Obesity is an established risk factor for pelvic floor disorders (PFD) but the effects of bariatric surgery on PFD are uncertain. This meta-analysis was conducted to evaluate the effects of bariatric surgery on PFD in obese women. A systematic search of PubMed, Cochrane Library, CNKI and CBM databases up to October 2016 was performed, and studies reporting pre-operative and post-operative outcomes in obese women undergoing bariatric surgery were included. The Pelvic Floor Distress Inventory (PFDI-20), the Pelvic Floor Incontinence Questionnaire (PFIQ-7), the Pelvic Organ Prolapse/Urinary Incontinence Sexual Questionnaire, Female Sexual Function Index and the International Consultation on Incontinence Questionnaire-Urinary Incontinence short form score were used for evaluating pelvic floor dysfunction after bariatric surgery. Eleven cohort studies were finally included.

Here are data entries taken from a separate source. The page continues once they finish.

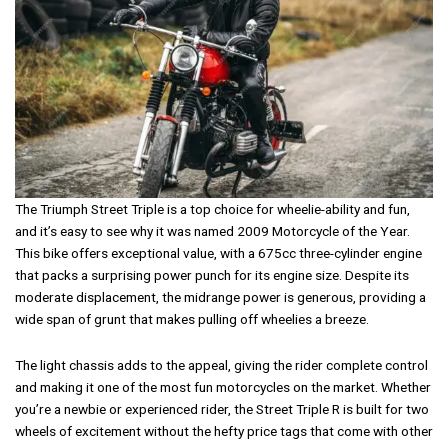
The Triumph Street Triple is a top choice for wheelie-ability and fun,
and it’s easy to see why it was named 2009 Motorcycle of the Year.
This bike offers exceptional value, with a 675cc three-cylinder engine
that packs a surprising power punch for its engine size. Despite its
moderate displacement, the midrange power is generous, providing a
wide span of grunt that makes pulling off wheelies a breeze.
The light chassis adds to the appeal, giving the rider complete control
and making it one of the most fun motorcycles on the market. Whether
you’re a newbie or experienced rider, the Street Triple R is built for two
wheels of excitement without the hefty price tags that come with other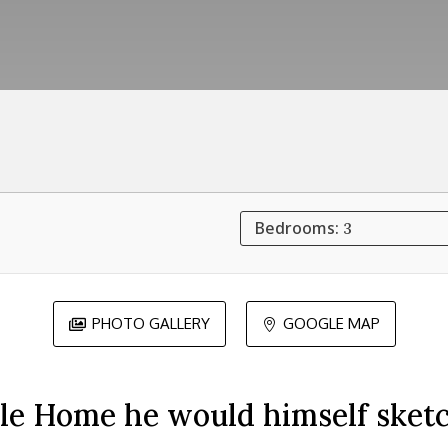
Bedrooms:
3
PHOTO GALLERY
GOOGLE MAP


ale Home he would himself sketc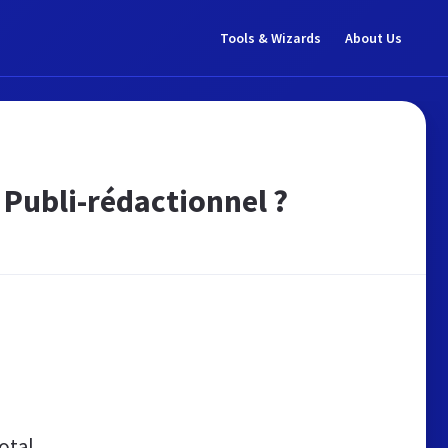
Tools & Wizards
About Us
 Publi-rédactionnel ?
otal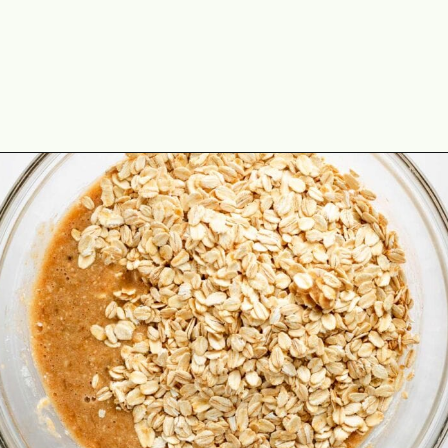
Opening
https://theyummybowl.com/healthy-oatmeal-cookies?utm_source=discover&utm_medium=organic&utm_campaign=webstories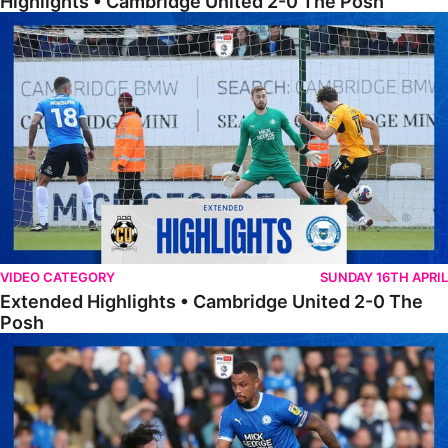
Highlights • Cambridge United 2-0 The Posh
Extended Highlights • Cambridge United 2-0 The Posh
VIDEO CATEGORY
SUNDAY 16TH APRIL
Extended Highlights • Cambridge United 2-0 The
Posh
Extended Highlights • The Posh 1-0 Cambridge United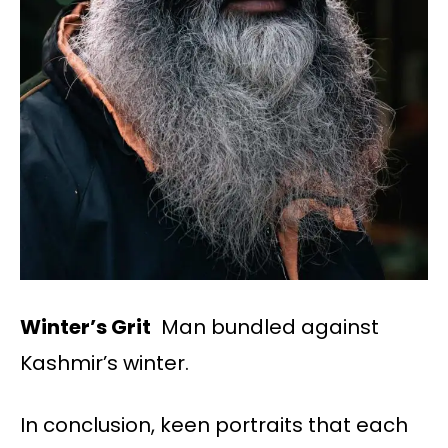
Winter’s Grit
Man bundled against
Kashmir’s winter.
In conclusion, keen portraits that each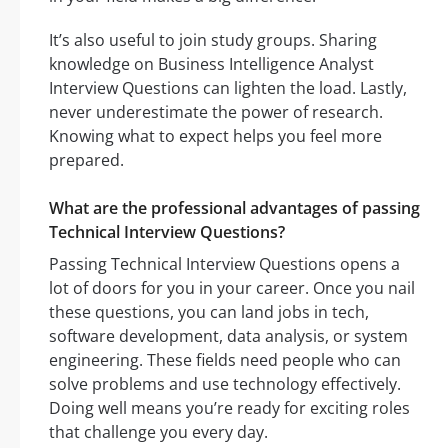
It’s also useful to join study groups. Sharing
knowledge on Business Intelligence Analyst
Interview Questions can lighten the load. Lastly,
never underestimate the power of research.
Knowing what to expect helps you feel more
prepared.
What are the professional advantages of passing
Technical Interview Questions?
Passing Technical Interview Questions opens a
lot of doors for you in your career. Once you nail
these questions, you can land jobs in tech,
software development, data analysis, or system
engineering. These fields need people who can
solve problems and use technology effectively.
Doing well means you’re ready for exciting roles
that challenge you every day.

Pooled results revealed that bariatric surgery was associated with a significant improvement in PFD for obese women on the whole [PFDI-20: SMD=0.89, 95% CI (0.44, 1.34), P<0.001; PFIQ-7: SMD=1.23, 95% CI (0.17, 2.29), P=0.023]. In the subscale analysis, there was significant improvement in urinary incontinence and pelvic organ prolapse. However, no significant improvement was found in fecal incontinence and sexual function. Bariatric surgery is associated with significant improvement in urinary incontinence, and has a benefit on pelvic organ prolapse for obese women. However, there is no significant improvement in fecal incontinence and sexual function. Further multi-center, large-scale and longer-term randomized controlled trials are needed to confirm these results.